• [The task] Below is a set of entries. Print the line that contains "left eye: (150, 123)" and every later line word for word, through the final one.

** Provided data follows **

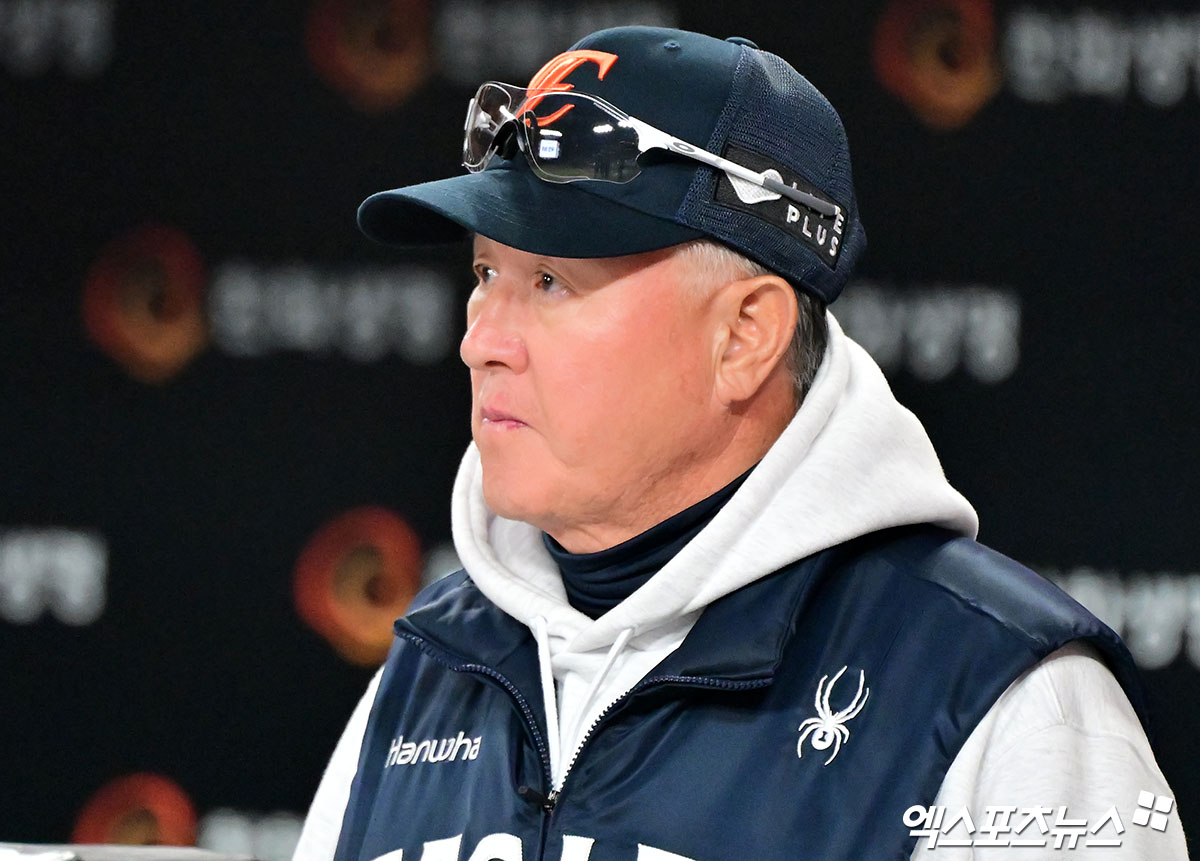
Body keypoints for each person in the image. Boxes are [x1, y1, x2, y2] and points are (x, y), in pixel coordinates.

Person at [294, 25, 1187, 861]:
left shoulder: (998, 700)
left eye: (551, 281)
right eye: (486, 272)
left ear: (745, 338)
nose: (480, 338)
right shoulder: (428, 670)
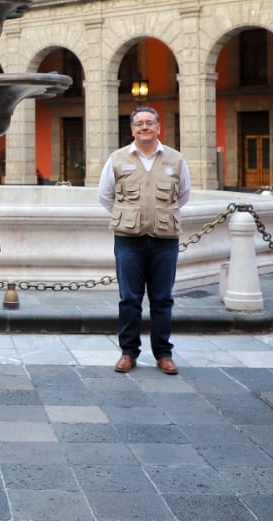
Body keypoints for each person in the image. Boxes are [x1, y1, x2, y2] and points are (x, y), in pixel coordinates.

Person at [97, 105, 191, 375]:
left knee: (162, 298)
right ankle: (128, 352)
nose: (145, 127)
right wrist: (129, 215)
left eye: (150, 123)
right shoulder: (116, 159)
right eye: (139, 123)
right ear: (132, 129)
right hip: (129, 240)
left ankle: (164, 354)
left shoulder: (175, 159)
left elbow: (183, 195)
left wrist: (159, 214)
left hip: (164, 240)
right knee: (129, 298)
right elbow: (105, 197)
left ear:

** End of Provided data **

• [The completed task]
left eye: (150, 123)
right shoulder: (116, 159)
right eye: (139, 123)
right ear: (132, 129)
right hip: (129, 240)
left ankle: (164, 354)
left shoulder: (175, 159)
left elbow: (183, 195)
left wrist: (159, 214)
left hip: (164, 240)
right knee: (129, 298)
right elbow: (105, 197)
left ear:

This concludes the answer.